Would it be possible to configure a signal or webhook that would be sent to my app on resume? I’d like to tell it to reconnect the database and wait for time to sync (somehow).

Additionally ensuring a healthy health check before routing requests would be ideal.

1 Like

BTW, this blocks the request, eg when I load from a suspended state, my app responds almost immediately. Then when I refresh, the app hangs for about 3 seconds, spits out the ERROR stdout to vsock zero copy err: Broken pipe (os error 32) log, then the app responds.

Tried out auto-suspense on a couple apps.

Seems to be working well, much quicker than autostop! Noticing an oddity though where a machine remain suspended according to the Fly dashboard, but respond to requests just fine? (app: endfield)

A ghost in the machine?

1 Like

Any idea whether a possible memory limit increase for this feature is on the near/mid-term horizon? I know y’all would like to, and I would love to test it out. Suspend/resume is killer cool, but most cases where I want to see it are >2GB RAM machines.

@MatthewIngwersen Is there a signal that Fly emits before it suspends?

@reconbot2 Since suspended clocks get desynced when they resume, you can sort of hack detection of resuming machines.
eg in node:


const INTERVAL_TIME = 1000
let NEXT_TIME = Date.now() + INTERVAL_TIME

setInterval(() => {
  const now = Date.now()
  if (now < NEXT_TIME) {
     // My clock is out of sync, I probably just got unsuspended
  }
 NEXT_TIME = now + INTERVAL_TIME
}, INTERVAL_TIME)

It works pretty well for me, but it’s pretty hacky.
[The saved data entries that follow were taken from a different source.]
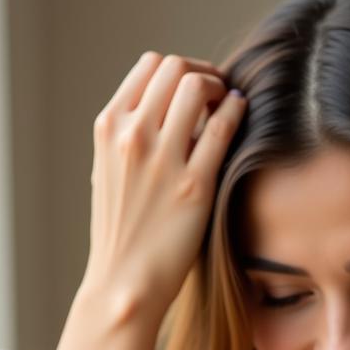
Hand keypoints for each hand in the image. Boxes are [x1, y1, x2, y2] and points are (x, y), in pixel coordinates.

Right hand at [80, 51, 246, 322]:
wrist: (123, 283)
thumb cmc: (121, 232)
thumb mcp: (108, 173)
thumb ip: (128, 137)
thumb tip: (162, 109)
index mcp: (108, 128)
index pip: (149, 66)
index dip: (179, 70)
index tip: (194, 89)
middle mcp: (131, 136)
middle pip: (176, 68)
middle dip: (203, 74)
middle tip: (218, 94)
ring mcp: (162, 159)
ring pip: (198, 87)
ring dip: (220, 89)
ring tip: (228, 107)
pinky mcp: (193, 185)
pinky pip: (222, 127)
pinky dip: (236, 112)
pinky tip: (241, 119)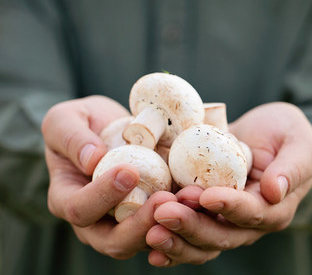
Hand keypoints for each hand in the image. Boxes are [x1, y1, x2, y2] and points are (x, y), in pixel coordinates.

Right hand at [41, 95, 176, 258]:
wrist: (110, 126)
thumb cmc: (82, 123)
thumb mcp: (65, 120)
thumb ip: (71, 137)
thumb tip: (92, 160)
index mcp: (67, 199)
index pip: (80, 209)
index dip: (102, 196)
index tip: (129, 171)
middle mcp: (96, 220)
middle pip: (114, 240)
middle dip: (141, 224)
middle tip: (164, 199)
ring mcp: (126, 220)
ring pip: (146, 238)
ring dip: (169, 224)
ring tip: (188, 199)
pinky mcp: (151, 212)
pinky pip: (168, 224)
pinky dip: (185, 214)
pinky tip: (198, 197)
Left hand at [146, 102, 311, 266]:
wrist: (264, 134)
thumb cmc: (286, 134)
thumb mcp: (300, 142)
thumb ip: (293, 166)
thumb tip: (276, 191)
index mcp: (273, 208)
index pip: (252, 214)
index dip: (229, 207)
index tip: (206, 195)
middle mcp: (247, 221)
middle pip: (221, 234)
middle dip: (192, 225)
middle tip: (164, 212)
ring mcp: (223, 219)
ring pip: (200, 240)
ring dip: (175, 237)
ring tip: (150, 229)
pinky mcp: (203, 211)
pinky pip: (187, 232)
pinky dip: (170, 238)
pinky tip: (147, 239)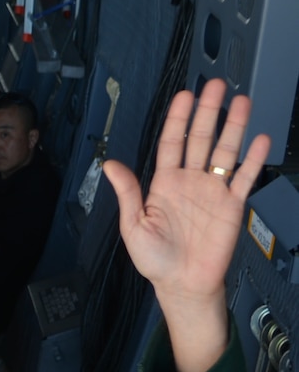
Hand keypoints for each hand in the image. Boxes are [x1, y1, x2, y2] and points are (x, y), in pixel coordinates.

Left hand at [106, 79, 269, 309]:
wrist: (182, 284)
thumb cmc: (155, 258)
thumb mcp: (133, 225)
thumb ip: (128, 192)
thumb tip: (110, 164)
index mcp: (164, 183)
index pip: (172, 143)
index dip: (178, 120)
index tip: (185, 97)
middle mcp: (190, 181)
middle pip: (201, 140)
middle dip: (208, 113)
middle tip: (215, 86)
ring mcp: (213, 191)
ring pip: (225, 152)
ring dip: (234, 127)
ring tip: (241, 102)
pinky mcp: (232, 205)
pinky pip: (245, 178)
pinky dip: (254, 160)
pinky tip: (260, 140)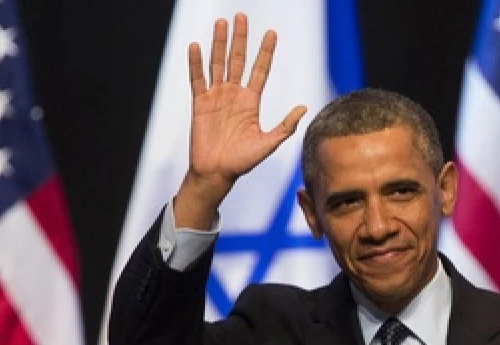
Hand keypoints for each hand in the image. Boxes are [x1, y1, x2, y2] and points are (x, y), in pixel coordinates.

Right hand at [175, 13, 306, 228]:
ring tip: (221, 23)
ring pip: (217, 64)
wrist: (217, 173)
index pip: (260, 70)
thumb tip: (304, 107)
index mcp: (251, 101)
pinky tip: (196, 47)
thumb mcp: (268, 143)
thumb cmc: (243, 161)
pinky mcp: (200, 103)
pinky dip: (196, 63)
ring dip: (219, 43)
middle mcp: (234, 95)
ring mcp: (216, 97)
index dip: (265, 52)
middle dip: (240, 39)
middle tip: (241, 16)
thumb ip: (285, 126)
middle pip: (238, 60)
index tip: (271, 33)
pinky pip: (197, 79)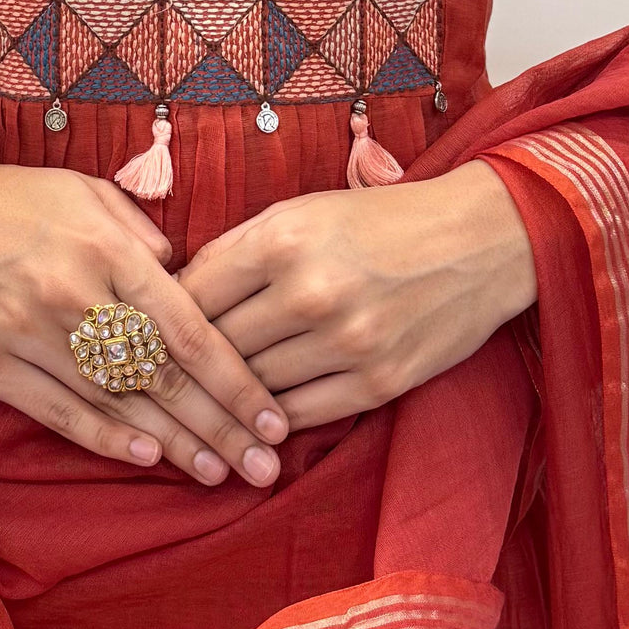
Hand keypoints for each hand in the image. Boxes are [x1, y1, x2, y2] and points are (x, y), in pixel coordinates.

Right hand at [0, 139, 287, 485]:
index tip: (274, 416)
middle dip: (220, 426)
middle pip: (161, 376)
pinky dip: (105, 438)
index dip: (237, 381)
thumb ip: (142, 235)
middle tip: (265, 465)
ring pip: (116, 402)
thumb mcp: (86, 192)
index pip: (189, 329)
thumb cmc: (10, 198)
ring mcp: (27, 334)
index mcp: (108, 250)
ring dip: (173, 444)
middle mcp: (73, 295)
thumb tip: (187, 279)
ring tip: (219, 472)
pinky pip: (57, 412)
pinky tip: (147, 460)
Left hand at [177, 159, 536, 430]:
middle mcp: (311, 292)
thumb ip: (237, 247)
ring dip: (229, 395)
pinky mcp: (379, 383)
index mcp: (284, 240)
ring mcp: (347, 342)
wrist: (480, 241)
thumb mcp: (303, 211)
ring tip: (204, 400)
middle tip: (162, 375)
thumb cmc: (380, 220)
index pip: (194, 294)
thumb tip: (176, 289)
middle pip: (218, 346)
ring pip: (254, 386)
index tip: (148, 331)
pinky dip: (273, 417)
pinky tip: (257, 413)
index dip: (163, 316)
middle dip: (187, 362)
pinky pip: (300, 415)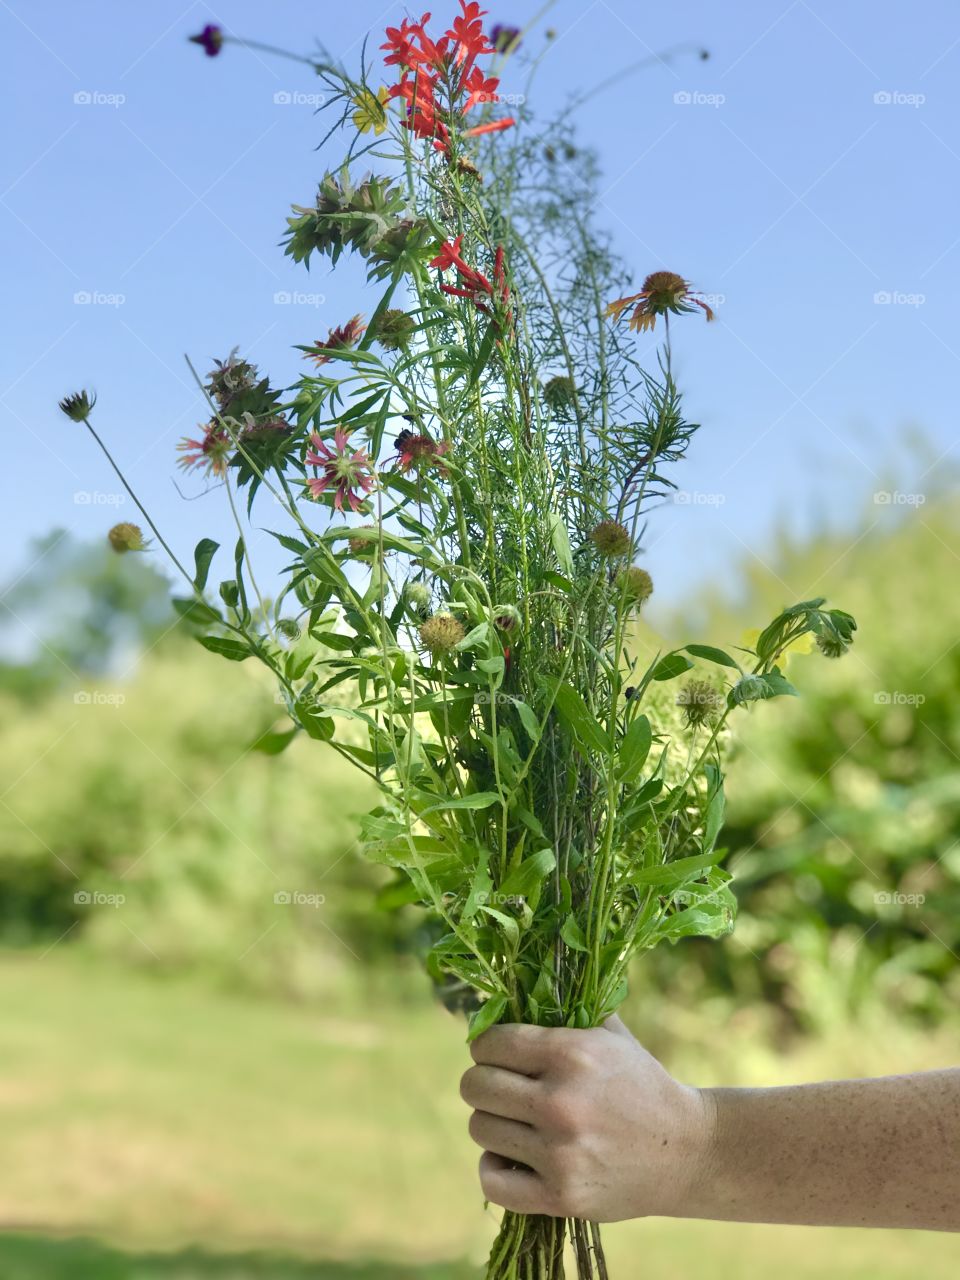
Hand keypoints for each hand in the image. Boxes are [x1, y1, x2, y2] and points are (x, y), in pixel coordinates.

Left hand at [460, 1015, 711, 1221]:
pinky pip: (493, 1180)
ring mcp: (560, 1154)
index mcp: (572, 1054)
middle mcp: (561, 1103)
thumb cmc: (641, 1084)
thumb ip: (566, 1011)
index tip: (496, 1053)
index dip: (486, 1045)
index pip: (490, 1043)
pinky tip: (513, 1156)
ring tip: (514, 1121)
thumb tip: (513, 989)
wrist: (687, 1151)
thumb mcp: (611, 1035)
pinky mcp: (561, 1196)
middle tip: (500, 1087)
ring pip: (480, 1129)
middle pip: (475, 1086)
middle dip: (482, 1082)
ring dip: (491, 1123)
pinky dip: (494, 1168)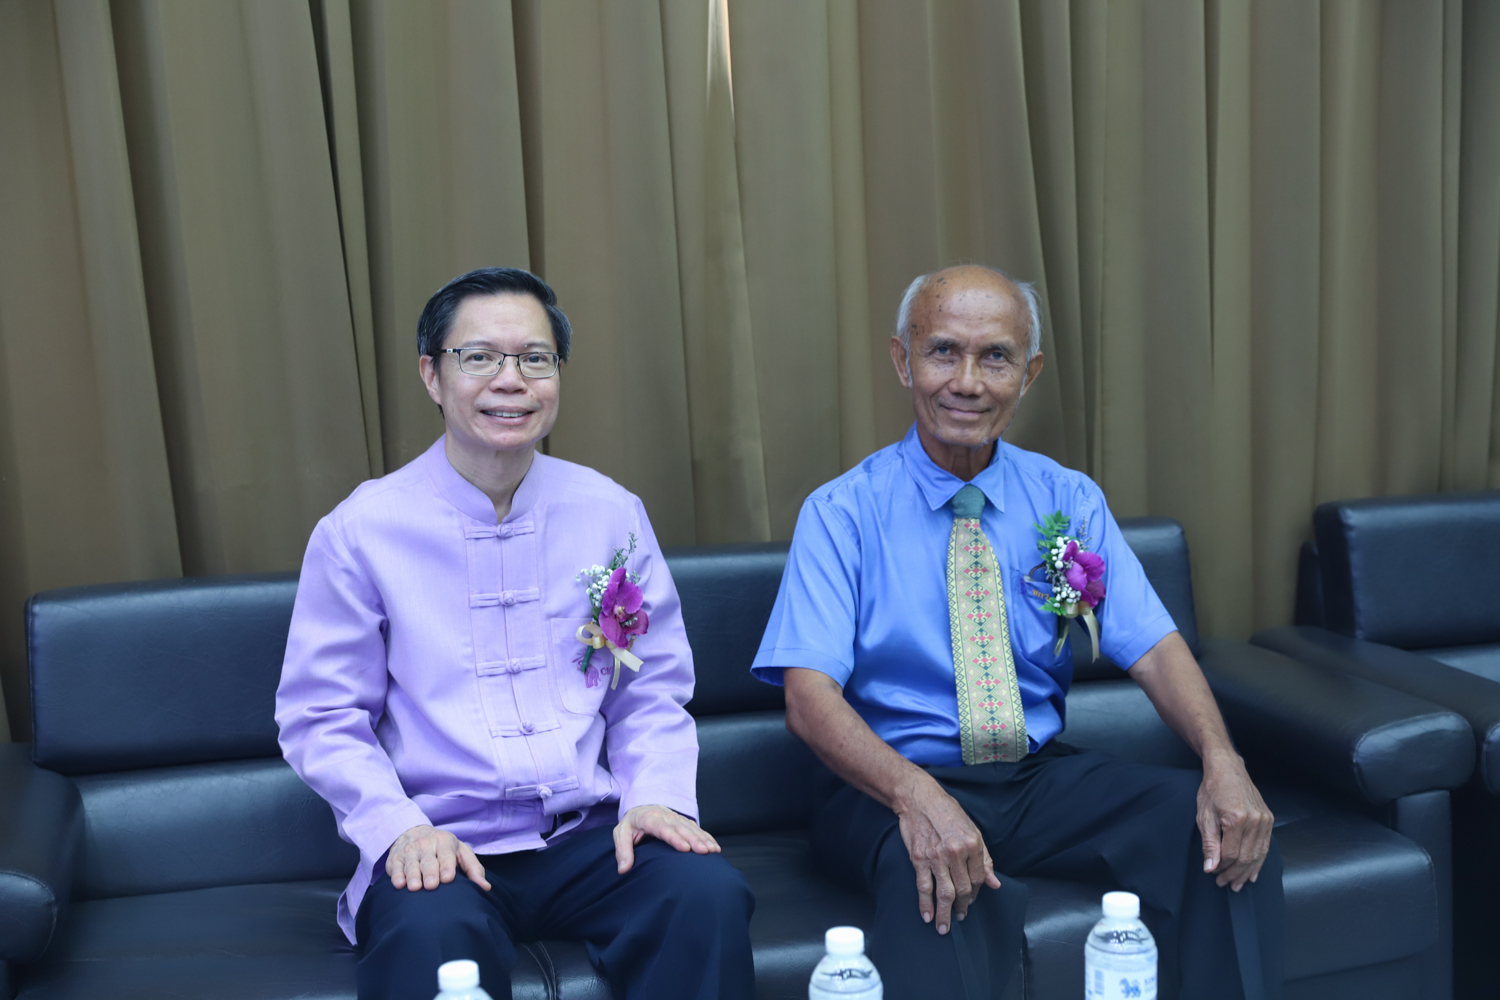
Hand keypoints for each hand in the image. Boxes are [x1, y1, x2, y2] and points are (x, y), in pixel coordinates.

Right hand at [386, 824, 491, 892]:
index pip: (446, 855)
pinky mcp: (394, 859)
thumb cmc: (443, 848)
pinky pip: (395, 868)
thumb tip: (485, 888)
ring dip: (412, 876)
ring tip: (415, 887)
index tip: (448, 879)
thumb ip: (473, 869)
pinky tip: (399, 884)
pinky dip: (396, 876)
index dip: (447, 866)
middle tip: (431, 886)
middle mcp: (425, 844)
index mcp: (444, 841)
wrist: (413, 831)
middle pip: (428, 861)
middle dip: (430, 873)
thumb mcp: (460, 852)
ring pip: (411, 864)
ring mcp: (409, 851)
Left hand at [614, 804, 720, 873]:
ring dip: (703, 839)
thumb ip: (622, 850)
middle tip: (703, 852)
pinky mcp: (683, 822)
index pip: (663, 828)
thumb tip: (623, 869)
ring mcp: (676, 818)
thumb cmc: (631, 824)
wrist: (641, 807)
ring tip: (712, 850)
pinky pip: (697, 829)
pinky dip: (707, 837)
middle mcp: (666, 817)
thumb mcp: (621, 834)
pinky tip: (714, 847)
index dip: (674, 838)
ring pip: (691, 828)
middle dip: (694, 840)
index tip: (685, 848)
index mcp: (649, 819)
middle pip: (681, 828)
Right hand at [894, 775, 1001, 934]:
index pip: (978, 879)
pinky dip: (925, 903)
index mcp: (972, 844)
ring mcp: (936, 857)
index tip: (971, 901)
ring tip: (944, 928)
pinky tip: (927, 915)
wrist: (920, 799)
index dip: (976, 894)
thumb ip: (984, 858)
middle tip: (960, 918)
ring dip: (945, 914)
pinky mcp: (919, 858)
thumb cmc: (948, 812)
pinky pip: (924, 886)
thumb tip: (994, 883)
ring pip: (944, 893)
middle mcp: (956, 852)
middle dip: (963, 908)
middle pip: (963, 889)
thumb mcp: (972, 830)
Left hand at [1198, 752, 1273, 890]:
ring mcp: (1264, 820)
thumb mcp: (1204, 816)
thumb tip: (1210, 867)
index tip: (1213, 874)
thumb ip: (1209, 844)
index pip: (1231, 854)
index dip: (1222, 868)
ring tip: (1238, 883)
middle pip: (1246, 857)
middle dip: (1234, 874)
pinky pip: (1265, 846)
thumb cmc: (1212, 790)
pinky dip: (1259, 861)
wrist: (1227, 769)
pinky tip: (1252, 872)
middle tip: (1224, 884)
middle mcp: (1255, 820)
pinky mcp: (1268, 819)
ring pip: (1258, 855)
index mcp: (1236, 819)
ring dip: (1247, 872)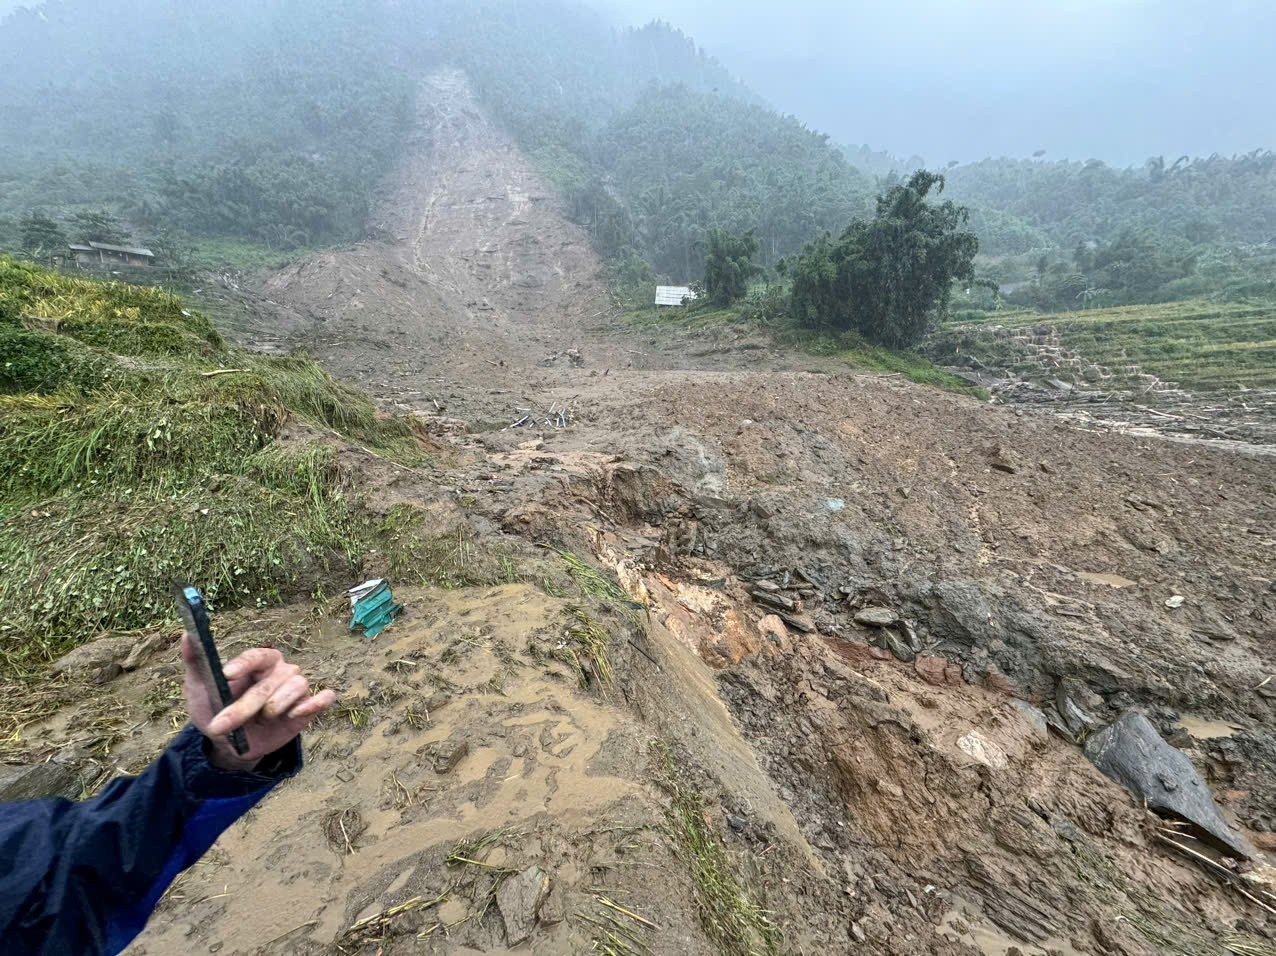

@MatthewIngwersen I’m also interested in learning about any signals that are emitted before suspend?

The docs note that auto-suspend can take “several minutes” to kick-in[1] (apparently 5mins). I’d like to suspend much sooner! Ideally, if a machine is idle for 5s/10s/30s, I’d not mind it taken down. Any plans to let users configure this?


  1. auto_stop_machines: The action, if any, that Fly Proxy should take when the app is idle for several minutes. ↩︎

It’s usually about 7 minutes for me. You can always use the machine api and call .../suspend to force it to suspend.

1 Like

Thanks.

Wasn’t it 60s once? At least that’s what I thought when I removed the code that put machines to sleep (exit) if idle for 60s. And now, it is 5mins to 7mins… which seems too high for suspend specifically.

@MatthewIngwersen was last seen Aug 30, so I assume he is no longer with us. RIP :headstone: .

I’ve been using autosuspend since it was available and unfortunately it doesn’t work well as I had hope.

  1. There is a bug when waking up a machine. The first request responds almost immediately but the 2nd gets blocked for up to 3-4 seconds. This defeats the purpose of suspend.
  2. The Linux kernel sucks :cherries: at memory management, especially when there’s no swap available (you can’t use swap_memory_mb with suspend.)

Issue 1 isn’t a huge deal breaker, but issue 2:

What happens is the kernel will be clever and use as much pagecache as it thinks is optimal and leaves 2-10MB of free memory. Then when your app has a request and there isn’t enough memory, the kernel begins to panic… a simple request that usually takes 50ms ends up taking 10 seconds to respond.
Even if you increase vfs_cache_pressure or manually evict memory, it is either too late or it doesn’t even free up any of the pagecache.

By opting out of suspend and adding only 128MB of swap, my app (under the same memory usage) runs fine, only bottlenecked by CPU.

Just my little update, thanks for reading :open_book:

Given the recent CPU accounting changes (ref), I’d be very wary of relying on swap on shared-x machines as it can put a lot of the already depleted CPU slices to managing memory instead of doing actual work.

1 Like